Specific sites correlated with worse outcomes: muscle involvement (n=21) was associated with a shorter mPFS (3.2 vs. 11.9 months (HR=2.3, p=0.003)) and mOS (10.9 months vs. NR (HR=2.6, p=0.002)); extramedullary bone involvement (n=17) was associated with a shorter mPFS of 2.9 vs. 10 months (HR=2, p=0.016) and mOS of 8.1 vs. 41.9 months (HR=2.4, p=0.006); serosa involvement (n=16) was associated with a shorter mPFS of 2.2 vs. 8.5 months (HR=2, p=0.02), but not with OS (HR=1.4, p=0.3); and gastrointestinal involvement (n=10) was associated with a shorter mPFS of 1.3 vs. 8.5 months (HR=2.8, p=0.005), but not with OS (HR=1.9, p=0.14). If we analyzed muscle and skin involvement like a single group (musculoskeletal) we achieve even more robust outcome prediction with a mPFS of 4.5 months (HR 2.5, p < 0.001) and a mOS of 10 months (HR 3.3, p < 0.001).
Additionally, the number of prior treatment lines, analyzed as a discrete variable, was also associated with worse survival outcomes. In the univariable analysis, it significantly impacted both PFS (HR: 1.41; p=0.001) and OS (HR: 1.47; p=0.001).
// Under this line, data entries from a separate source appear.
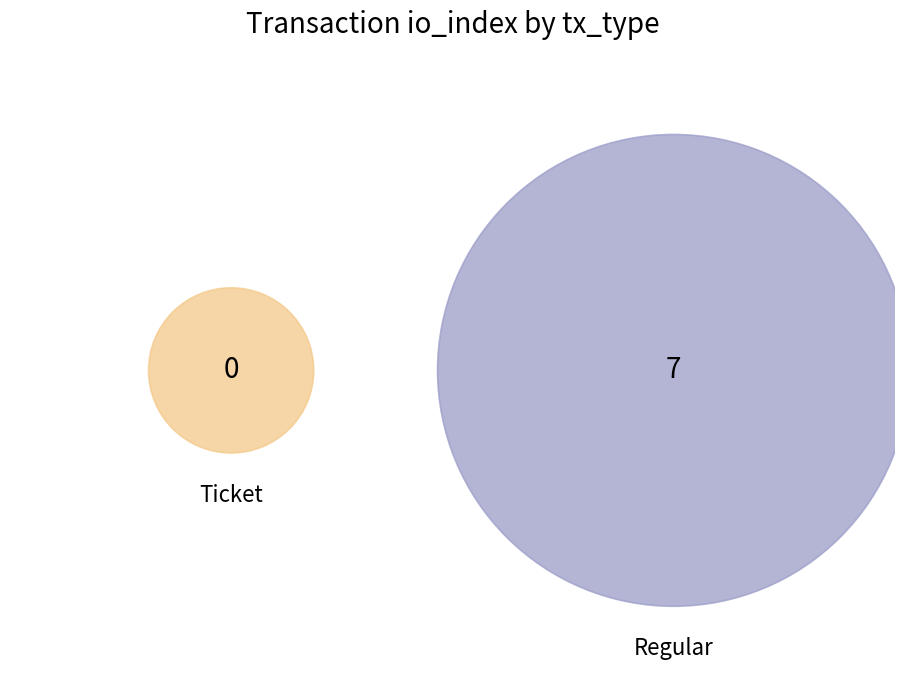

How many segments does this pie chart have?

2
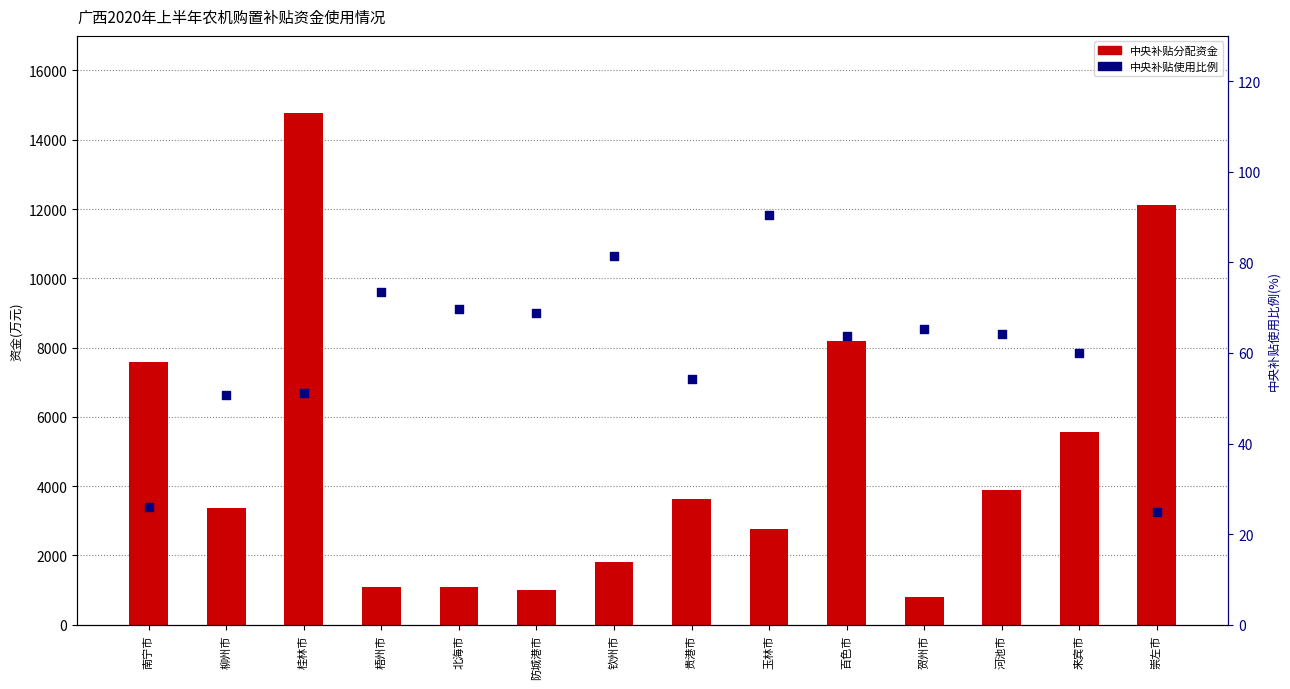

At how many categories does at least one series exceed 555?

14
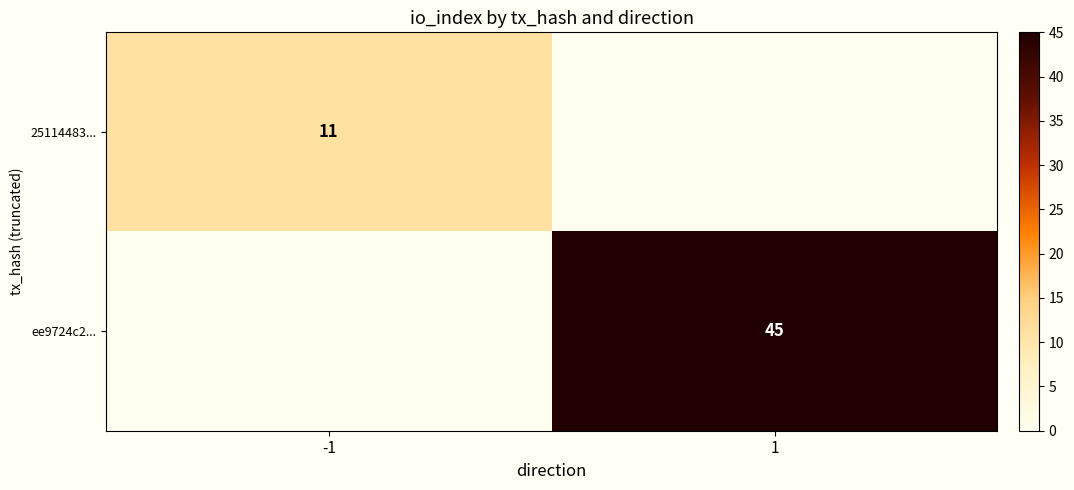

The value of 25114483... at -1 is 4. True or false?

False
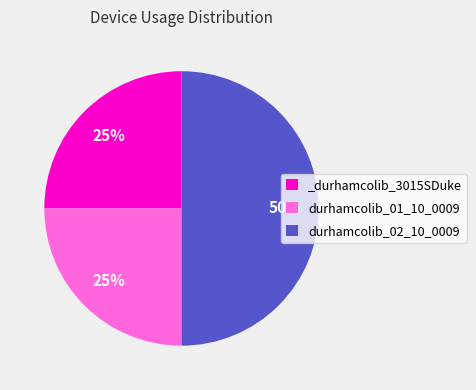

The durhamcolib_02_10_0009 slice represents 56% of the pie. True or false?

False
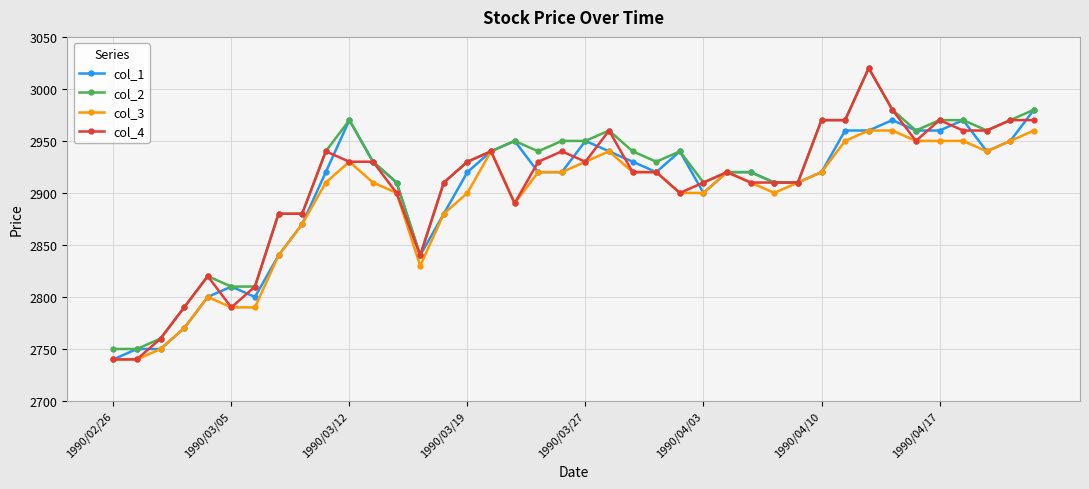

True or false: col_1 has more than 0 interior local peaks.

True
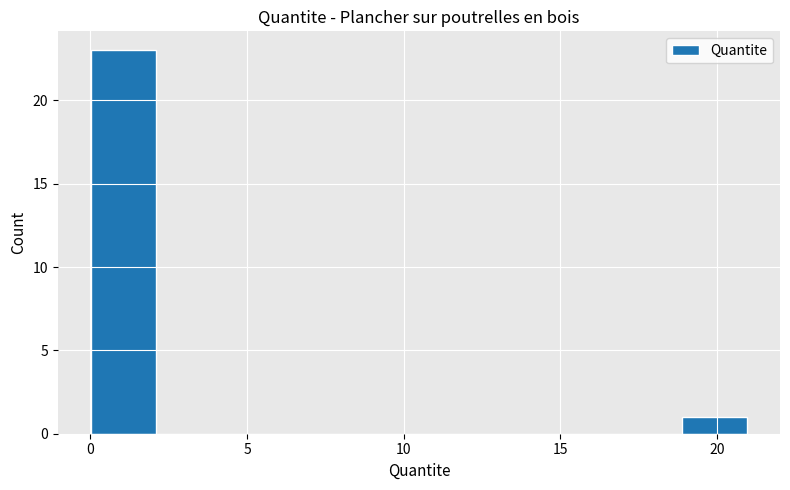

Reading left to right, list every bar in this chart as the range it spans on the x-axis followed by its height. Neither the bar edges nor the heights are printed on the chart, so give them approximately, as read against the axes.

0.0 to 2.0: 23
2.0 to 4.0: 0
4.0 to 6.5: 0
6.5 to 8.5: 0
8.5 to 10.5: 0
10.5 to 12.5: 0
12.5 to 14.5: 0
14.5 to 17.0: 0
17.0 to 19.0: 0
19.0 to 21.0: 1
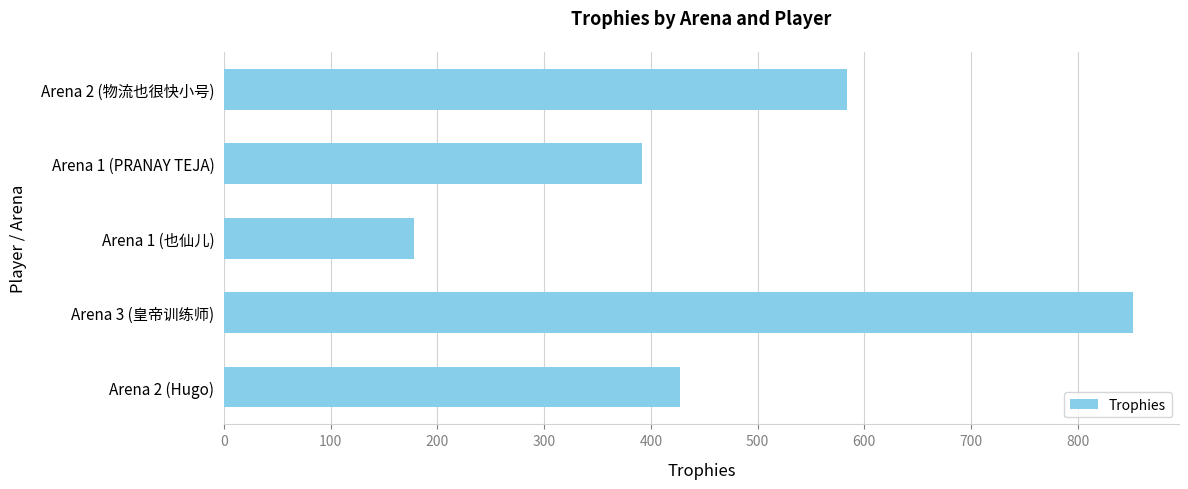

How many values are below 427?

2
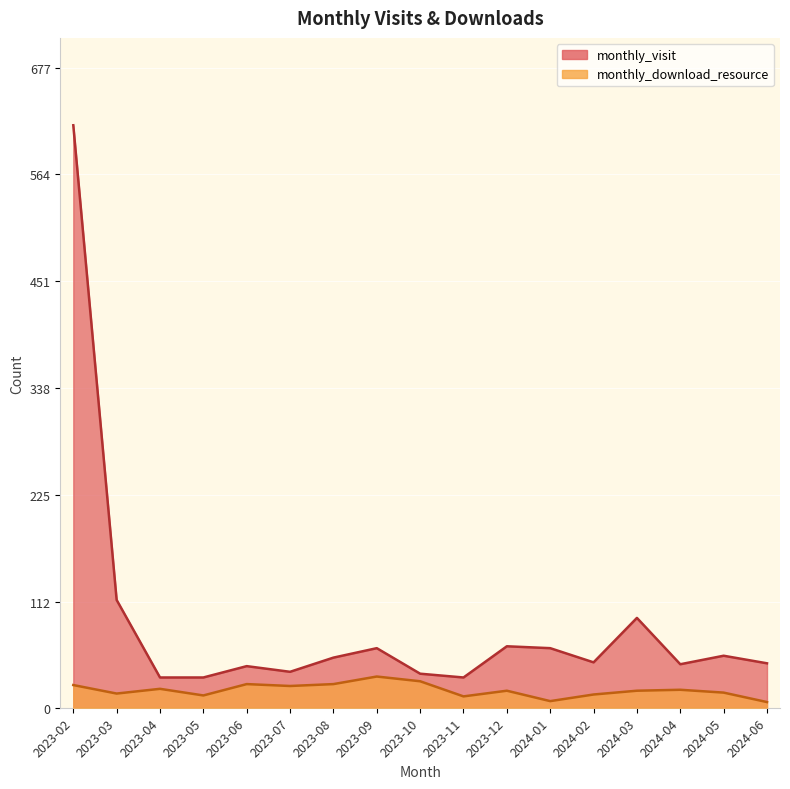

What is the label of the 9th point from the left?

2023-10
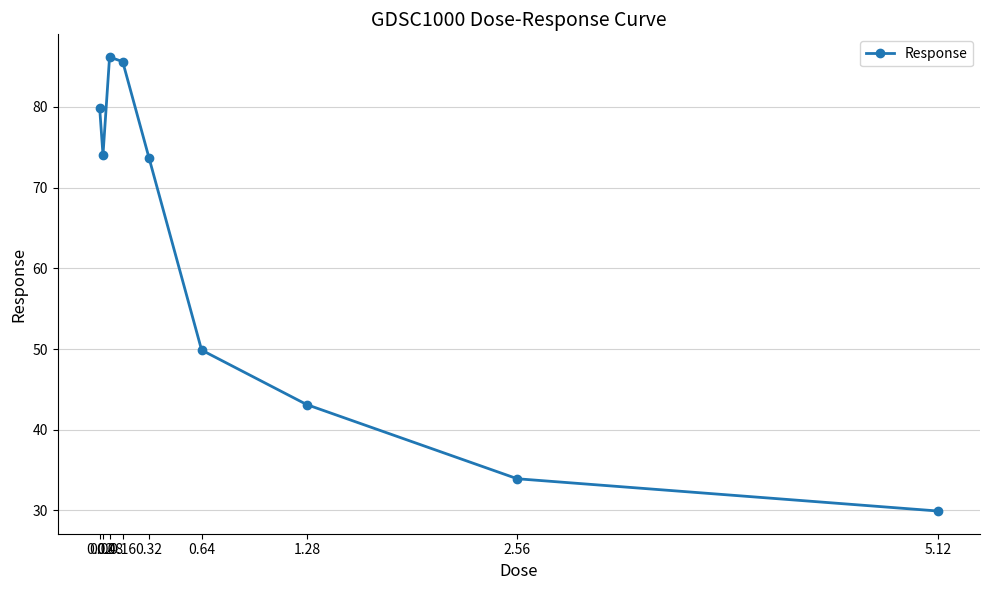

What is the sum of all values?

556.1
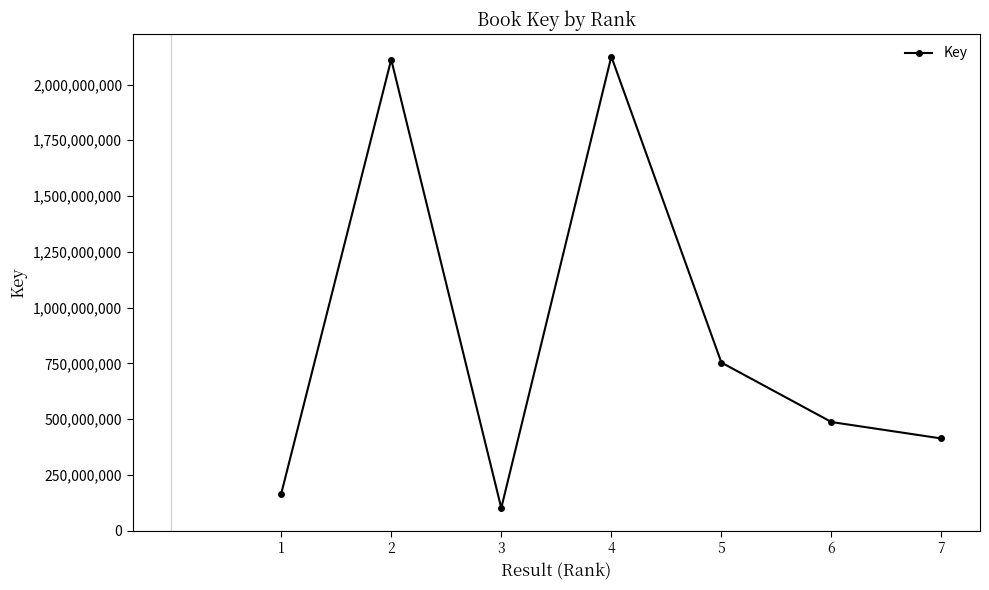

At which label is the value closest to 1113335401?

5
A multivariable Cox analysis for PFS and OS was performed including relevant clinical variables such as age, IPI, presence of extranodal involvement, number of extranodal sites, number of treatment lines received, muscle, bone, serosa and gastrointestinal involvement. Musculoskeletal (HR=1.9, p=0.03) and gastrointestinal involvement (HR=3.6, p=0.002) maintained a shorter PFS whereas musculoskeletal (HR=3.3, p=0.002) and gastrointestinal (HR=2.9, p=0.034) were associated with a worse OS.
Conclusions Our data suggest that extranodal involvement may influence the response to BsAbs in LBCL, with reduced PFS or OS depending on the site involved, especially when looking at musculoskeletal and gastrointestinal involvement. These findings support the importance of considering specific extranodal sites when assessing the patient's eligibility for BsAb therapy. Future studies will need to explore if these differences are related to the total tumor volume or specific genetic alterations that condition efficacy at these sites.
Conflicts of interest: None declared.